As an early writer on CCTV and occasional peer reviewer for Surveillance and Society I clearly have a theoretical interest in these matters but I was also piqued by the mention that the blogger makes of installing the CCTV system to check on the cat.  I feed a friend’s cat occasionally whilst they are away.  I have got used to dealing with the burglar alarm (note to burglars reading, I don’t currently have one) and was only slightly bemused when a small camera was added to the system.  I am used to one of them pulling out their smartphone and treating me a to a view of their kitchen and guess they may one day spot me in their kitchen feeding their cat (I will be sharing this blog with them on social media).

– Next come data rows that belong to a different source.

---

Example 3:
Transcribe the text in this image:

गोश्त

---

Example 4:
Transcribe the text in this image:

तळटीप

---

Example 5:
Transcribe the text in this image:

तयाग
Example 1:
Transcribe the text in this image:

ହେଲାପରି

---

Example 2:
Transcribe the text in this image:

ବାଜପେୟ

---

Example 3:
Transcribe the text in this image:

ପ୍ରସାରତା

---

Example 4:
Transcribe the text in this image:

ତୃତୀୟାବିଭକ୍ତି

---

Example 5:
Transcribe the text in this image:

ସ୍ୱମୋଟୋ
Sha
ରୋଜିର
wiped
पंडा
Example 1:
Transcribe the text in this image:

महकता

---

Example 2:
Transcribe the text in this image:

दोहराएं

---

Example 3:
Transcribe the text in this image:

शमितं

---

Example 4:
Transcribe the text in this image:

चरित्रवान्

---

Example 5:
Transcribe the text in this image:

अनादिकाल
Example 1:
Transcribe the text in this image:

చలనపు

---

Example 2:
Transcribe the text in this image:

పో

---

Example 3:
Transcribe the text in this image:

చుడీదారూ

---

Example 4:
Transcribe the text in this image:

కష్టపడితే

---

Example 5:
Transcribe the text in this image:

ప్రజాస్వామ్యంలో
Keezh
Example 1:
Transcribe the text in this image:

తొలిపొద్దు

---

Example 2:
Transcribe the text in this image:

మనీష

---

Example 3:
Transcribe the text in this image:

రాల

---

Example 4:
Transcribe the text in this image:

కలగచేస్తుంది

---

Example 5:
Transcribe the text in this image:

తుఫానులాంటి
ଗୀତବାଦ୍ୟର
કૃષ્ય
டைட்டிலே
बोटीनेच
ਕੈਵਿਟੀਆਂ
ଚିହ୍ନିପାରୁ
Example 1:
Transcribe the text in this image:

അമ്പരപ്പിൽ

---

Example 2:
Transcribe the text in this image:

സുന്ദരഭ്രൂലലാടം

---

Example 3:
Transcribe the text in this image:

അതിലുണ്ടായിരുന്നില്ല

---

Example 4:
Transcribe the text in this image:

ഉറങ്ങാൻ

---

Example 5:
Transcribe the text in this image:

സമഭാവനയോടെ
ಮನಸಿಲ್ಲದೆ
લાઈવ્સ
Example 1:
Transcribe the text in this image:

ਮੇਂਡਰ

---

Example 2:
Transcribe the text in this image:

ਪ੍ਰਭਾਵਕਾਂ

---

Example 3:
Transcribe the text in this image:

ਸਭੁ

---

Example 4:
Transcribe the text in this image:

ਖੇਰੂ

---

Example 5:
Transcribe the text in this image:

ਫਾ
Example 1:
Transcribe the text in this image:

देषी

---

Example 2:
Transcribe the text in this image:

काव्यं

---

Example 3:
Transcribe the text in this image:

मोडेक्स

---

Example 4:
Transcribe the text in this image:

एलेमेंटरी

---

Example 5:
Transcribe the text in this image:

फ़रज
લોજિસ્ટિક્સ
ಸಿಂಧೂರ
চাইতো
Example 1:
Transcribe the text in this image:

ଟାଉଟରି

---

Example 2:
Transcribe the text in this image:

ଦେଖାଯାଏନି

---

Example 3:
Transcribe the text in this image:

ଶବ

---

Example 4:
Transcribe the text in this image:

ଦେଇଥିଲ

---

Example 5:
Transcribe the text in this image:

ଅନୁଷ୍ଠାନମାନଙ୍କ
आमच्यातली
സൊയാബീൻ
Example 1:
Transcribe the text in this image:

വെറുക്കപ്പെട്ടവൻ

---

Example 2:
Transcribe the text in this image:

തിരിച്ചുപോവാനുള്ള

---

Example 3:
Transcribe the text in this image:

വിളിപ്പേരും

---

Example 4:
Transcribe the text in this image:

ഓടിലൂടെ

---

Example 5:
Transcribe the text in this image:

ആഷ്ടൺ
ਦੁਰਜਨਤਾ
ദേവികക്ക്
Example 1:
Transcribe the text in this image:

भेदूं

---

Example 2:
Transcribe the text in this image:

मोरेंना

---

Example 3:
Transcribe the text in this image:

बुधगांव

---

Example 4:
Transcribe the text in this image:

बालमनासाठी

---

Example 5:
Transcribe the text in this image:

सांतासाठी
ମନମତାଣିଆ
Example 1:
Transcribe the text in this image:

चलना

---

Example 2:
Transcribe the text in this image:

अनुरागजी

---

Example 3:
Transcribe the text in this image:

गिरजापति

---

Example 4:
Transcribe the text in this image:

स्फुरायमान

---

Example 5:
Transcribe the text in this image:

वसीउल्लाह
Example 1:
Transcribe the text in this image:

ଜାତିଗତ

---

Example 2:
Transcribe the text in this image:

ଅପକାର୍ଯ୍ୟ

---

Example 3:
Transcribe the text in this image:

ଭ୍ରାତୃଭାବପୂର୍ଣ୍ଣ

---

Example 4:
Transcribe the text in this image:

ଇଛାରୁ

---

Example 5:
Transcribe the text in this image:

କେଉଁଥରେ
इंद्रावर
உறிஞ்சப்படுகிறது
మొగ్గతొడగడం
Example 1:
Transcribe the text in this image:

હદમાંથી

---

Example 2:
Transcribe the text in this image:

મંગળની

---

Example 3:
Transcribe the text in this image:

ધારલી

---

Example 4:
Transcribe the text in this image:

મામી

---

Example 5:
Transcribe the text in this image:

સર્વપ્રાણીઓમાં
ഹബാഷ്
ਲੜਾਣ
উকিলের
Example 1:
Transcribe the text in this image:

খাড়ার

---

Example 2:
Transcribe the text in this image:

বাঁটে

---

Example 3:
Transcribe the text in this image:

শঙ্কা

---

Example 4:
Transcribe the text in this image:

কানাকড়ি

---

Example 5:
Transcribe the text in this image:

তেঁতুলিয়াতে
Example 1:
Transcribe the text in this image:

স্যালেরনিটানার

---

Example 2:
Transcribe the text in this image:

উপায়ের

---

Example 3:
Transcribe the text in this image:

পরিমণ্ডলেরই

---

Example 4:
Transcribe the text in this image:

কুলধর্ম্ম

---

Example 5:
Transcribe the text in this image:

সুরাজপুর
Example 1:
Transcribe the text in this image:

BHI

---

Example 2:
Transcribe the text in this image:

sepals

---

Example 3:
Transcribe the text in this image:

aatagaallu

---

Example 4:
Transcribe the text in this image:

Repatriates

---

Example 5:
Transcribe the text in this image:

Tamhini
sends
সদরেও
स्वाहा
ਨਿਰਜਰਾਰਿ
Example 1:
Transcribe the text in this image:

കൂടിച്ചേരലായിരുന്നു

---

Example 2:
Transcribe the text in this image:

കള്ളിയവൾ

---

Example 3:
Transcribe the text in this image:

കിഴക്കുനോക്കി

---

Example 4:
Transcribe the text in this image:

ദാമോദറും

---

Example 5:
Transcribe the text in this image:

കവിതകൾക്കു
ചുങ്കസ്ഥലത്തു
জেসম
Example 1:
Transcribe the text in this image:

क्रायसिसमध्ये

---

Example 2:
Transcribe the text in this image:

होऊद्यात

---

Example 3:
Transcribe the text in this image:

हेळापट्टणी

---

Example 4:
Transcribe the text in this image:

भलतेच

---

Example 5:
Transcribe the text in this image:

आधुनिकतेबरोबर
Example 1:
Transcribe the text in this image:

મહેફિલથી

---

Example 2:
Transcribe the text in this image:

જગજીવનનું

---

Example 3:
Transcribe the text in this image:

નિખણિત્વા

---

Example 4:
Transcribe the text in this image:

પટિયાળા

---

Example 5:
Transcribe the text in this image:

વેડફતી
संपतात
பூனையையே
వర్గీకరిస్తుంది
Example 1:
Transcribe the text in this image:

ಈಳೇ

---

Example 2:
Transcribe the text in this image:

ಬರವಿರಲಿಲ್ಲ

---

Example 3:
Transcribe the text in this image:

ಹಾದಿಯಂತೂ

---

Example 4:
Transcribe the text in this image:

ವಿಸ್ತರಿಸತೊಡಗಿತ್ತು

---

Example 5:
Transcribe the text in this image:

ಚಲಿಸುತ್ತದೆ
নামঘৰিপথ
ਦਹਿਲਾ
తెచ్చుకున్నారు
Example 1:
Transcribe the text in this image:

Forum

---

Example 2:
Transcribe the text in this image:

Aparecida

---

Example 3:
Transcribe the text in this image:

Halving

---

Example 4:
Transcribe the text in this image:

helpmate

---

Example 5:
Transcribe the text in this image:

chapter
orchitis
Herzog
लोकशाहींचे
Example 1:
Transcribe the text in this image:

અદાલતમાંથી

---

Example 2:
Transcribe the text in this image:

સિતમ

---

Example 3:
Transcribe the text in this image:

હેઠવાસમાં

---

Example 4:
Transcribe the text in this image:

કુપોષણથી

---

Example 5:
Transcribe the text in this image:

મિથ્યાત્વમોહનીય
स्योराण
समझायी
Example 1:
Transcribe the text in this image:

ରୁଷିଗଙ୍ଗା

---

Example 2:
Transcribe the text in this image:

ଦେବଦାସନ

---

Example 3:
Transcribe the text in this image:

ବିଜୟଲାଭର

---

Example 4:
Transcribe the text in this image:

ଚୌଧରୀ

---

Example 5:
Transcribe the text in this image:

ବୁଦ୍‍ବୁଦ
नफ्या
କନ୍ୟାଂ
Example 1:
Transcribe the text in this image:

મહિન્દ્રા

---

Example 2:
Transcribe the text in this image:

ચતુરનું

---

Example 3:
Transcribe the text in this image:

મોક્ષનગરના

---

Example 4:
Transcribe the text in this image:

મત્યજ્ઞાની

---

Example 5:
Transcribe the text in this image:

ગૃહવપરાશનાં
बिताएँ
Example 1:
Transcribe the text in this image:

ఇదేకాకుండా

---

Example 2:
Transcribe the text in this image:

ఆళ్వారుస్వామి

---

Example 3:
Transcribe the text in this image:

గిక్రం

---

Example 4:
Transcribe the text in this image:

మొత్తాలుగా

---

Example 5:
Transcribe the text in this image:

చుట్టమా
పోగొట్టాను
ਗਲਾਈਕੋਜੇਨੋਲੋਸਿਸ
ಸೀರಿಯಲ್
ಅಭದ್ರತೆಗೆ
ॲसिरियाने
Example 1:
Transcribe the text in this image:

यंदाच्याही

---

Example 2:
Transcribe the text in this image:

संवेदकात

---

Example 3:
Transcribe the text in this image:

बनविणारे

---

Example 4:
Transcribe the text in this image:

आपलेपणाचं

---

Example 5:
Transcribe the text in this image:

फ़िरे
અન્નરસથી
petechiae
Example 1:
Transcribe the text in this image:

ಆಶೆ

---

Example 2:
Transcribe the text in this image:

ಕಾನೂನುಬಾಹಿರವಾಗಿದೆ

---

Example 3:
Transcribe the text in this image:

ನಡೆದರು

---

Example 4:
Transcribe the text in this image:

The article has some interesting things to say about surveillance, including sousveillance but the most significant thing is what they don’t say.  And this has caused me some ethical concerns.

Earlier I adverted to the blog.  I had found this because on reading the intro I searched for the news story and found the blog.  On reading further in the article I found they refer to the blog and see they cite (Lind I (2014).  The blog clearly refers to the wife’s name being ‘Meda’ so I am guessing that she, the criminologist co-author, was the burglary victim.  Obviously criminologists are victims of crime.  James Q Wilson might chuckle to see she had her powerbook stolen.  But why does she not mention it?  Academic conventionality or some sense of privacy? 

So I am worried that I have now breached her privacy but hope in doing so I’ve illustrated further the polymorphousness of the internet.

A search reveals no stories under ‘Criminologist Burgled’ which suggests her local media is missing a trick.